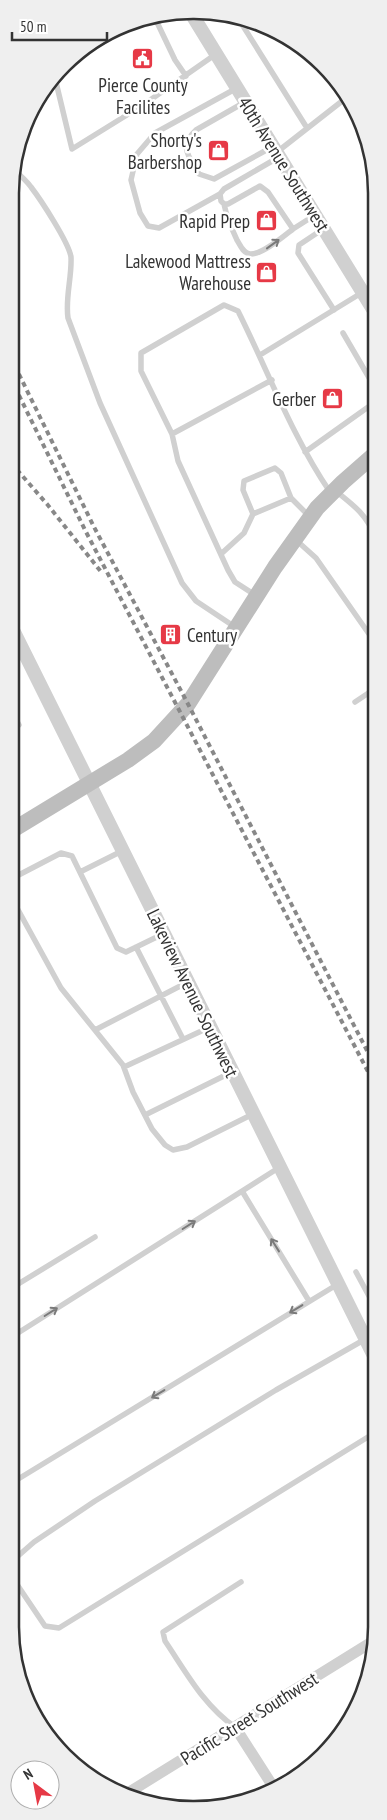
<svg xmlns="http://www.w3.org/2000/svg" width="387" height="1820" viewBox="0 0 387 1820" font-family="'PT Sans Narrow',sans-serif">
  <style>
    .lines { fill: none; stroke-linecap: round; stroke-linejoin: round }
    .service { stroke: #d0d0d0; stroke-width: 5.5 }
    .minor { stroke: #d0d0d0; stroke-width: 11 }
    .tertiary { stroke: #d0d0d0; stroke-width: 14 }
    .secondary { stroke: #bdbdbd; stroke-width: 16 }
    .rail { stroke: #888; stroke-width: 4; stroke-dasharray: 5 4; stroke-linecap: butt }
    .oneway { stroke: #7a7a7a }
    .labels { text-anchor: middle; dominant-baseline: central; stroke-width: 5; stroke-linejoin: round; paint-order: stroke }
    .poi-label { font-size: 19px; fill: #333; stroke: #fff; text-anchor: end }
    .street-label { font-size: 19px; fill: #333; stroke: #fff }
    .rim { fill: none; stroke: #333; stroke-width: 2.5 }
  </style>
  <rect width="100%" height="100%" fill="#fff"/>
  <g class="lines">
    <!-- service -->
    <path class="service" d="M154,16L175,60L186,76
      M238,18L307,128
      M55,78L72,149L143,105L216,54
      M245,102L196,130C178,147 189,156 199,174L214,179L272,147
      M277,152L346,98
      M279,157L224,189L220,194L221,201L224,204H228L260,186L268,192L293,229L315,215
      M12,168C19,174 26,180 31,187C41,200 69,243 71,257C72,277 65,298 68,318L100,403L182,583L196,601L235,627
      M220,194L159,228L148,226L140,213L131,180L137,154L155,133L237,88
      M224,204C227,219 231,227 237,240C240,245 243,253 250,254C262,255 284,236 293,229
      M323,229L299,245L298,253L334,310
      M260,355L363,292
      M172,434L272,380
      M305,452L371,405L376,392L371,381L343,333
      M337,492C356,507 365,514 376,537
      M291,498L309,516
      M296,540L316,558L376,644
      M221,554L244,533L253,514L243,490L244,481L275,468L281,473L291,498L253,514
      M255,595L235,582L228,570L178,461L172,434L141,371V353L224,305L238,311C268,371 292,436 330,492
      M355,702L376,688
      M11,732L19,725L11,710
      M80,872L122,851
      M11,879L61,853L72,856L117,948L126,952L163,934
      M11,897L61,988L123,1065L133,1092L152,1129L165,1145L173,1150L187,1147L253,1114
      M136,947L183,1039
      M95,1030L188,982
      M124,1067L210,1027
      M145,1115L232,1072
      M242,1191L309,1301
      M356,1272L376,1309
      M10,1289L95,1237
      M10,1338L280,1167
      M10,1484L338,1284
      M10,1563L34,1542L95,1501L276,1390L376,1333
      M10,1574L45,1626L59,1628L376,1432
      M235,1727C204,1706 186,1672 165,1641L163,1632L241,1582"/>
    <!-- minor -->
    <path class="minor" d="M235,1727L274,1788
      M123,1796L375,1640"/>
    <!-- tertiary -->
    <path class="tertiary" d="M191,13L376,314
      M11,626L376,1360"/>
    <!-- secondary -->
    <path class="secondary" d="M11,831L128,760L154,741L188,704L275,567L317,508L343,482L376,453"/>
    <!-- rail -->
    <path class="rail" d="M11,358L94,527L188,704L376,1068
      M11,379L85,530L376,1087
      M11,463L47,504L102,573"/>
  </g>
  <!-- one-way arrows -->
  <defs><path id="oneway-shaft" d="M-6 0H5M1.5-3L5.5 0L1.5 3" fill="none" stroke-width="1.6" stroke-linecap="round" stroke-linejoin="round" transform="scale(1.25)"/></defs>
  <g class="oneway">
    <use href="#oneway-shaft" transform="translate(273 244) rotate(-36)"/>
    <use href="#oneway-shaft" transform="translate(189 1225) rotate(-32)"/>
    <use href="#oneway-shaft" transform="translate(275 1245) rotate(-122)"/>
    <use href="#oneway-shaft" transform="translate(296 1309) rotate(149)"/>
    <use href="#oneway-shaft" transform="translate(51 1312) rotate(-32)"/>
    <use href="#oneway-shaft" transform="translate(158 1394) rotate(149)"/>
  </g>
  <!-- icons -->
  <defs>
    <symbol id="civic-square" viewBox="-11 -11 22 22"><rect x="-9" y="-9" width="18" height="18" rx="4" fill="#e63946" stroke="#fff"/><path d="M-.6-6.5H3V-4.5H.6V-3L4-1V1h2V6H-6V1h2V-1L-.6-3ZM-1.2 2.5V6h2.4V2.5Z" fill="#fff"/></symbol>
    <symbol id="shop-square" viewBox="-11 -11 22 22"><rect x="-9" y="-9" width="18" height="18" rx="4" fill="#e63946" stroke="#fff"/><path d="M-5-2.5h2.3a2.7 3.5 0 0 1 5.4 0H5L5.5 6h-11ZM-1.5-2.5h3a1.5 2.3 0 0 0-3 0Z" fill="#fff"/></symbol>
    <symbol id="building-square" viewBox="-11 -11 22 22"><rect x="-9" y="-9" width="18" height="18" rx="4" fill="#e63946" stroke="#fff"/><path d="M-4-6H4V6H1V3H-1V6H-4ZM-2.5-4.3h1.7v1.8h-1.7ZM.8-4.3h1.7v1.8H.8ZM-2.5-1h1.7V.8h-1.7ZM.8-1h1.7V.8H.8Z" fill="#fff"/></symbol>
  </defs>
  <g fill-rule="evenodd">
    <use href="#civic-square" x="130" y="46" width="25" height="25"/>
    <use href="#shop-square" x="206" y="138" width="25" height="25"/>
    <use href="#shop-square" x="254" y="208" width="25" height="25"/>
    <use href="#shop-square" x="254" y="260" width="25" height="25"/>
    <use href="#shop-square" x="320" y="386" width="25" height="25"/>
    <use href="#building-square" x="158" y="622" width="25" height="25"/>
  </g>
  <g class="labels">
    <!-- poi labels -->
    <g class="poi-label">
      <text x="143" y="85" text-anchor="middle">Pierce County<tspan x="143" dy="22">Facilites</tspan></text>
      <text x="202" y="140">Shorty's<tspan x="202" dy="22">Barbershop</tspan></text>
      <text x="250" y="221">Rapid Prep</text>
      <text x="251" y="261">Lakewood Mattress<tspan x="251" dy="22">Warehouse</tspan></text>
      <text x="316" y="399">Gerber</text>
      <text x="187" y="635" text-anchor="start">Century</text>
    </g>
    <!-- street labels -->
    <g class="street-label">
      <text transform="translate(284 164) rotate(58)">40th Avenue Southwest</text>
      <text transform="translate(193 993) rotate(64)">Lakeview Avenue Southwest</text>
      <text transform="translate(249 1718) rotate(-32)">Pacific Street Southwest</text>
    </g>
  </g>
  <!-- crop -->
  <path d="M0 0H387V1820H0ZM193 19H194A174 174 0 0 1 368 193V1627A174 174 0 0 1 194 1801H193A174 174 0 0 1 19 1627V193A174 174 0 0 1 193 19Z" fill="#efefef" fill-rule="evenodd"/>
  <path class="rim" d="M193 19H194A174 174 0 0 1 368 193V1627A174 174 0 0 1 194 1801H193A174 174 0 0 1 19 1627V193A174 174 0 0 1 193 19Z"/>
  <!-- north arrow -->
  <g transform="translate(35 1785) rotate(328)"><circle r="24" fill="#ffffff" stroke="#adadad"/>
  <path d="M0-4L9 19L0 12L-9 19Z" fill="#e63946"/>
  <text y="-8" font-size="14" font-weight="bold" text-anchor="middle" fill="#333333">N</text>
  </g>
  <!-- scale -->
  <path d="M12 32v8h95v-8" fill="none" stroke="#333333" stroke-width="2.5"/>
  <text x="20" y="32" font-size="15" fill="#333333" stroke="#ffffff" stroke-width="4" paint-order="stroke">50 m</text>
</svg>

**Activity:** Output the data exactly as it is, with the pictures dropped.

**Output:**
<svg xmlns="http://www.w3.org/2000/svg" width="387" height="1820" viewBox="0 0 387 1820" font-family="'PT Sans Narrow',sans-serif">
  <style>
    .lines { fill: none; stroke-linecap: round; stroke-linejoin: round }
    .service { stroke: #d0d0d0; stroke-width: 5.5 }
    .minor { stroke: #d0d0d0; stroke-width: 11 }
    .tertiary { stroke: #d0d0d0; stroke-width: 14 }
    .secondary { stroke: #bdbdbd; stroke-width: 16 }
    .rail { stroke: #888; stroke-width: 4; stroke-dasharray: 5 4; stroke-linecap: butt }
    .oneway { stroke: #7a7a7a }
    .labels { text-anchor: middle; dominant-baseline: central; stroke-width: 5; stroke-linejoin: round; paint-order: stroke }
    .poi-label { font-size: 19px; fill: #333; stroke: #fff; text-anchor: end }
    .street-label { font-size: 19px; fill: #333; stroke: #fff }
    .rim { fill: none; stroke: #333; stroke-width: 2.5 }
  </style>
  <rect width="100%" height="100%" fill="#fff"/>
  <g class="lines">
    <!-- service -->
    <path class="service" d="M154,16L175,60L186,76
      M238,18L307,128
      M55,78L72,149L143,105L216,54
      M245,102L196,130C178,147 189,156 199,174L214,179L272,147
      M277,152L346,98
      M279,157L224,189L220,194L221,201L224,204H228L260,186L268,192L293,229L315,215
      M12,168C19,174 26,180 31,187C41,200 69,243 71,257C72,277 65,298 68,318L100,403L182,583L196,601L235,627
      M220,194L159,228L148,226L140,213L131,180L137,154L155,133L237,88
      M224,204C227,219 231,227 237,240C240,245 243,253 250,254C262,255 284,236 293,229
      M323,229L299,245L298,253L334,310
      M260,355L363,292
      M172,434L272,380
      M305,452L371,405L376,392L371,381L343,333
      M337,492C356,507 365,514 376,537
      M291,498L309,516
      M296,540L316,558L376,644
      M221,554L244,533L253,514L243,490L244,481L275,468L281,473L291,498L253,514
      M255,595L235,582L228,570L178,461L172,434L141,371V353L224,305L238,311C268,371 292,436 330,492
      M355,702L376,688
      M11,732L19,725L11,710
      M80,872L122,851
      M11,879L61,853L72,856L117,948L126,952L163,934
      M11,897L61,988L123,1065L133,1092L152,1129L165,1145L173,1150L187,1147L253,1114
      M136,947L183,1039
      M95,1030L188,982
      M124,1067L210,1027
      M145,1115L232,1072
      M242,1191L309,1301
      M356,1272L376,1309
      M10,1289L95,1237
      M10,1338L280,1167
      M10,1484L338,1284
      M10,1563L34,1542L95,1501L276,1390L376,1333
      M10,1574L45,1626L59,1628L376,1432
      M235,1727C204,1706 186,1672 165,1641L163,1632L241,1582"/>
    <!-- minor -->
    <path class="minor" d="M235,1727L274,1788
      M123,1796L375,1640"/>
    <!-- tertiary -->
    <path class="tertiary" d="M191,13L376,314
      M11,626L376,1360"/>
    <!-- secondary -->
    <path class="secondary" d="M11,831L128,760L154,741L188,704L275,567L317,508L343,482L376,453"/>
    <!-- rail -->
    <path class="rail" d="M11,358L94,527L188,704L376,1068
      M11,379L85,530L376,1087
      M11,463L47,504L102,573"/>
  </g>
  <!-- one-way arrows -->
  <defs><path id="oneway-shaft" d="M-6 0H5M1.5-3L5.5 0L1.5 3" fill="none" stroke-width="1.6" stroke-linecap="round" stroke-linejoin="round" transform="scale(1.25)"/></defs>
  <g class="oneway">
    <use href="#oneway-shaft" transform="translate(273 244) rotate(-36)"/>
    <use href="#oneway-shaft" transform="translate(189 1225) rotate(-32)"/>
    <use href="#oneway-shaft" transform="translate(275 1245) rotate(-122)"/>
    <use href="#oneway-shaft" transform="translate(296 1309) rotate(149)"/>
    <use href="#oneway-shaft" transform="translate(51 1312) rotate(-32)"/>
    <use href="#oneway-shaft" transform="translate(158 1394) rotate(149)"/>
  </g>
  <!-- icons -->
  <defs>
    <symbol id="civic-square" viewBox="-11 -11 22 22"><rect x="-9" y="-9" width="18" height="18" rx="4" fill="#e63946" stroke="#fff"/><path d="M-.6-6.5H3V-4.5H.6V-3L4-1V1h2V6H-6V1h2V-1L-.6-3ZM-1.2 2.5V6h2.4V2.5Z" fill="#fff"/></symbol>
    <symbol id="shop-square" viewBox="-11 -11 22 22"><rect x="-9" y="-9" width="18" height="18" rx="4" fill="#e63946" stroke="#fff"/><path d="M-5-2.5h2.3a2.7 3.5 0 0 1 5.4 0H5L5.5 6h-11ZM-1.5-2.5h3a1.5 2.3 0 0 0-3 0Z" fill="#fff"/></symbol>
    <symbol id="building-square" viewBox="-11 -11 22 22"><rect x="-9" y="-9" width="18" height="18" rx="4" fill="#e63946" stroke="#fff"/><path d="M-4-6H4V6H1V3H-1V6H-4ZM-2.5-4.3h1.7v1.8h-1.7ZM.8-4.3h1.7v1.8H.8ZM-2.5-1h1.7V.8h-1.7ZM.8-1h1.7V.8H.8Z" fill="#fff"/></symbol>
  </defs>
  <g fill-rule="evenodd">
    <use href="#civic-square" x="130" y="46" width="25" height="25"/>
    <use href="#shop-square" x="206" y="138" width="25" height="25"/>
    <use href="#shop-square" x="254" y="208" width="25" height="25"/>
    <use href="#shop-square" x="254" y="260" width="25" height="25"/>
    <use href="#shop-square" x="320" y="386" width="25" height="25"/>
    <use href="#building-square" x="158" y="622" width="25" height="25"/>
  </g>
  <g class="labels">
    <!-- poi labels -->
    <g class="poi-label">
      <text x="143" y="85" text-anchor="middle">Pierce County<tspan x="143" dy="22">Facilites</tspan></text>
      <text x="202" y="140">Shorty's<tspan x="202" dy="22">Barbershop</tspan></text>
      <text x="250" y="221">Rapid Prep</text>
      <text x="251" y="261">Lakewood Mattress<tspan x="251" dy="22">Warehouse</tspan></text>
      <text x="316" y="399">Gerber</text>
      <text x="187" y="635" text-anchor="start">Century</text>
    </g>
    <!-- street labels -->
    <g class="street-label">
      <text transform="translate(284 164) rotate(58)">40th Avenue Southwest</text>
      <text transform="translate(193 993) rotate(64)">Lakeview Avenue Southwest</text>
      <text transform="translate(249 1718) rotate(-32)">Pacific Street Southwest</text>
    </g>
  </g>
  <!-- crop -->
  <path d="M0 0H387V1820H0ZM193 19H194A174 174 0 0 1 368 193V1627A174 174 0 0 1 194 1801H193A174 174 0 0 1 19 1627V193A174 174 0 0 1 193 19Z" fill="#efefef" fill-rule="evenodd"/>
  <path class="rim" d="M193 19H194A174 174 0 0 1 368 193V1627A174 174 0 0 1 194 1801H193A174 174 0 0 1 19 1627V193A174 174 0 0 1 193 19Z"/>
  <!-- north arrow -->
  <g transform="translate(35 1785) rotate(328)"><circle r="24" fill="#ffffff" stroke="#adadad"/>
  <path d="M0-4L9 19L0 12L-9 19Z" fill="#e63946"/>
  <text y="-8" font-size="14" font-weight="bold" text-anchor="middle" fill="#333333">N</text>
  </g>
  <!-- scale -->
  <path d="M12 32v8h95v-8" fill="none" stroke="#333333" stroke-width="2.5"/>
  <text x="20" y="32" font-size="15" fill="#333333" stroke="#ffffff" stroke-width="4" paint-order="stroke">50 m</text>
</svg>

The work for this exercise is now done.